[Collected data]

-- -- --

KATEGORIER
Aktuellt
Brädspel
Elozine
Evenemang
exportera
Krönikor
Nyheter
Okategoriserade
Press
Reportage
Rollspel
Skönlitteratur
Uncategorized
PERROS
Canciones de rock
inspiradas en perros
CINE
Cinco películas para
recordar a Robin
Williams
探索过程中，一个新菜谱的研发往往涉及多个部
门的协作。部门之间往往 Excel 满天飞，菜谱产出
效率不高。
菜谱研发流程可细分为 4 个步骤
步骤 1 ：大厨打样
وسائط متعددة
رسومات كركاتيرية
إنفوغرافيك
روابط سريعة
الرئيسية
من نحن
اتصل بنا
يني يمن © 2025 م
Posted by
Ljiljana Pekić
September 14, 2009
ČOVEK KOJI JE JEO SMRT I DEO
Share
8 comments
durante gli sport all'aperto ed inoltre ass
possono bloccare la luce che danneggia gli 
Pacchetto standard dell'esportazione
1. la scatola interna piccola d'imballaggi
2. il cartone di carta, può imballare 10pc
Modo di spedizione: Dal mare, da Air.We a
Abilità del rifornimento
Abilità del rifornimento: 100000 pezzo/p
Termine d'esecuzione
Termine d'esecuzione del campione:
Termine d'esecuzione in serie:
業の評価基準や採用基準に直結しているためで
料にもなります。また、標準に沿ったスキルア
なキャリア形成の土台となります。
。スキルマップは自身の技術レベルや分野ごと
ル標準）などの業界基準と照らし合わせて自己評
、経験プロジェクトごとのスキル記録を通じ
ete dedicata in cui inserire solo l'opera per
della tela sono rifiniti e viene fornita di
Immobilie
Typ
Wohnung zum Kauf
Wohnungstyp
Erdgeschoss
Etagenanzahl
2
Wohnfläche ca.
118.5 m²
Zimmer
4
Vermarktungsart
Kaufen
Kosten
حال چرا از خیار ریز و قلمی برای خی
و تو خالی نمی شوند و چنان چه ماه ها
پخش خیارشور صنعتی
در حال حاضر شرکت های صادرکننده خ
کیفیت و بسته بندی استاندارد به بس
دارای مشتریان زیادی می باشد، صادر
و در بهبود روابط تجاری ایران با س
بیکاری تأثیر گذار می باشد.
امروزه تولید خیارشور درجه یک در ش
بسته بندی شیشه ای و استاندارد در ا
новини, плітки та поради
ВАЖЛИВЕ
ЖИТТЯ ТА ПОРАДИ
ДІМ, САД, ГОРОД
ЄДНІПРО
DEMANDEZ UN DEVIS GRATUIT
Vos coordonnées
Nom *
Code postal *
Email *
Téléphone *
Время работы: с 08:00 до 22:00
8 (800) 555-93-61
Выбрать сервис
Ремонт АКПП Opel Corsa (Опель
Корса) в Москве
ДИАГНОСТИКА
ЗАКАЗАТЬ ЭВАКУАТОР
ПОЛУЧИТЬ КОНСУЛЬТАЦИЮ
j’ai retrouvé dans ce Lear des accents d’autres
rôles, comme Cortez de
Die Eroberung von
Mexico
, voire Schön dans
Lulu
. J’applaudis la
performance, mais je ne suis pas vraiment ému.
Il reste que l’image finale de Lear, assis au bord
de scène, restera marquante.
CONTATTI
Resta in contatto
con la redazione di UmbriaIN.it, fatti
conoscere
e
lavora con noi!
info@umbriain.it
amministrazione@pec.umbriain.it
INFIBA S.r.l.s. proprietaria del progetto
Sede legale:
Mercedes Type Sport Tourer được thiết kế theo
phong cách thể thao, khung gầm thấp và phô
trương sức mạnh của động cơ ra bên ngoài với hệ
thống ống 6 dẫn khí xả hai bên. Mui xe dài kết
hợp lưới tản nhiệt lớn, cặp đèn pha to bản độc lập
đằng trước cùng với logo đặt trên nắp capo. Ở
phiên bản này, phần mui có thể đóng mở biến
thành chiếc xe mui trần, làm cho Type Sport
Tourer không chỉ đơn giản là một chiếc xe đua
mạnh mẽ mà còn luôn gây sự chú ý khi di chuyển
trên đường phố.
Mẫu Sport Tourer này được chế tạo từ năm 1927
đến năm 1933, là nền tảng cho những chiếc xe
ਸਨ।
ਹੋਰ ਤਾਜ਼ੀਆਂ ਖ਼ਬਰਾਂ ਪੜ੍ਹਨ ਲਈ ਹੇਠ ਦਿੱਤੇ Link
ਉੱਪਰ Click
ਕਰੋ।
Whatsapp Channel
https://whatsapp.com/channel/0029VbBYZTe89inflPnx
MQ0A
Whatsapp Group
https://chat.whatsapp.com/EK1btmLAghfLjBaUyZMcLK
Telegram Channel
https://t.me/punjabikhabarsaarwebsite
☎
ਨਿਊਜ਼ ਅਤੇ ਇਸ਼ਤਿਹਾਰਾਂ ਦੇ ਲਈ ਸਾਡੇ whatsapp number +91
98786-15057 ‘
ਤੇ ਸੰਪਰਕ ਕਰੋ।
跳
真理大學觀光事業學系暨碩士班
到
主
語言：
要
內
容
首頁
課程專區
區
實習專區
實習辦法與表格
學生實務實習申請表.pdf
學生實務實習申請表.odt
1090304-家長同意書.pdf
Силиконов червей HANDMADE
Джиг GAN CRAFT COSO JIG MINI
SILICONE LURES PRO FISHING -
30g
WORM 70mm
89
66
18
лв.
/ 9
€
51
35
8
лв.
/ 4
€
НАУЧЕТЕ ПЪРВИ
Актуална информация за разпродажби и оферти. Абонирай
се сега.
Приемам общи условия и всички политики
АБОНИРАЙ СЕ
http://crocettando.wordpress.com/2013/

-- -- --

* _WORK REQUEST_
I'd like the records returned exactly as they were written, please.

* _RESPONSE TO THE TASK_
KATEGORIER
Aktuellt
Brädspel
Elozine
Evenemang
exportera
Krönikor
Nyheter
Okategoriserade
Press
Reportage
Rollspel
Skönlitteratur
Uncategorized
PERROS
Canciones de rock
inspiradas en perros
CINE
Cinco películas para
recordar a Robin
Williams
探索过程中，一个新菜谱的研发往往涉及多个部
门的协作。部门之间往往 Excel 满天飞，菜谱产出
效率不高。
菜谱研发流程可细分为 4 个步骤
步骤 1 ：大厨打样
وسائط متعددة
رسومات كركاتيرية
إنفوغرافيك
روابط سريعة
الرئيسية
من نحن
اتصل بنا
يني يمن © 2025 م
Posted by
Ljiljana Pekić
September 14, 2009
ČOVEK KOJI JE JEO SMRT I DEO
Share
8 comments
durante gli sport all'aperto ed inoltre ass
possono bloccare la luce che danneggia gli 
Pacchetto standard dell'esportazione
1. la scatola interna piccola d'imballaggi
2. il cartone di carta, può imballare 10pc
Modo di spedizione: Dal mare, da Air.We a
Abilità del rifornimento
Abilità del rifornimento: 100000 pezzo/p
Termine d'esecuzione
Termine d'esecuzione del campione:
Termine d'esecuzione in serie:
業の評価基準や採用基準に直結しているためで
料にもなります。また、標準に沿ったスキルア
なキャリア形成の土台となります。
。スキルマップは自身の技術レベルや分野ごと
ル標準）などの業界基準と照らし合わせて自己評
、経験プロジェクトごとのスキル記録を通じ
ete dedicata in cui inserire solo l'opera per
della tela sono rifiniti e viene fornita di
Immobilie
Typ
Wohnung zum Kauf
Wohnungstyp
Erdgeschoss
Etagenanzahl
2
Wohnfläche ca.
118.5 m²
Zimmer
4
Vermarktungsart
Kaufen
Kosten
حال چرا از خیار ریز و قلمی برای خی
و تو خالی نمی شوند و چنان چه ماه ها
پخش خیارشور صنعتی
در حال حاضر شرکت های صادرکننده خ
کیفیت و بسته بندی استاندارد به بس
دارای مشتریان زیادی می باشد، صادر
و در بهبود روابط تجاری ایران با س
بیکاری تأثیر گذار می باشد.
امروزه تولید خیارشور درجه یک در ش
بسته بندی شیشه ای و استاندارد در ا
новини, плітки та поради
ВАЖЛИВЕ
ЖИТТЯ ТА ПОРАДИ
ДІМ, САД, ГОРОД
ЄДНІПРО
DEMANDEZ UN DEVIS GRATUIT
Vos coordonnées
Nom *
Code postal *
Email *
Téléphone *
Время работы: с 08:00 до 22:00
8 (800) 555-93-61
Выбрать сервис
Ремонт АКПП Opel Corsa (Опель
Корса) в Москве
ДИАГНОСТИКА
ЗАКАЗАТЬ ЭВАКУАТОР
ПОЛУЧИТЬ КОНСУЛЬТАЦИЮ
j’ai retrouvé dans ce Lear des accents d’autres
rôles, comme Cortez de
Die Eroberung von
Mexico
, voire Schön dans
Lulu
. J’applaudis la
performance, mais je ne suis pas vraiment ému.
Il reste que l’image finale de Lear, assis au bord
de scène, restera marquante.
CONTATTI
Resta in contatto
con la redazione di UmbriaIN.it, fatti
conoscere
e
lavora con noi!
info@umbriain.it
amministrazione@pec.umbriain.it
INFIBA S.r.l.s. proprietaria del progetto
Sede legale:
Mercedes Type Sport Tourer được thiết kế theo
phong cách thể thao, khung gầm thấp và phô
trương sức mạnh của động cơ ra bên ngoài với hệ
thống ống 6 dẫn khí xả hai bên. Mui xe dài kết
hợp lưới tản nhiệt lớn, cặp đèn pha to bản độc lập
đằng trước cùng với logo đặt trên nắp capo. Ở
phiên bản này, phần mui có thể đóng mở biến
thành chiếc xe mui trần, làm cho Type Sport
Tourer không chỉ đơn giản là một chiếc xe đua
mạnh mẽ mà còn luôn gây sự chú ý khi di chuyển
trên đường phố.
Mẫu Sport Tourer này được chế tạo từ năm 1927
đến năm 1933, là nền tảng cho những chiếc xe
ਸਨ।
ਹੋਰ ਤਾਜ਼ੀਆਂ ਖ਼ਬਰਾਂ ਪੜ੍ਹਨ ਲਈ ਹੇਠ ਦਿੱਤੇ Link
ਉੱਪਰ Click
ਕਰੋ।
Whatsapp Channel
https://whatsapp.com/channel/0029VbBYZTe89inflPnx
MQ0A
Whatsapp Group
https://chat.whatsapp.com/EK1btmLAghfLjBaUyZMcLK
Telegram Channel
https://t.me/punjabikhabarsaarwebsite
☎
ਨਿਊਜ਼ ਅਤੇ ਇਸ਼ਤਿਹਾਰਾਂ ਦੇ ਲਈ ਸਾਡੇ whatsapp number +91
98786-15057 ‘
ਤੇ ਸੰਪਰਕ ਕਰੋ।
跳
真理大學觀光事業學系暨碩士班
到
主
語言：
要
內
容
首頁
課程專區
區
實習專區
實習辦法與表格
學生實務實習申請表.pdf
學生實務實習申請表.odt
1090304-家長同意書.pdf
Силиконов червей HANDMADE
Джиг GAN CRAFT COSO JIG MINI
SILICONE LURES PRO FISHING -
30g
WORM 70mm
89
66
18
лв.
/ 9
€
51
35
8
лв.
/ 4
€
НАУЧЕТЕ ПЪРВИ
Актуална информация за разпродажби и оферти. Абонирай
се сега.
Приемам общи условия и всички политики
АБОНИРАЙ СЕ
http://crocettando.wordpress.com/2013/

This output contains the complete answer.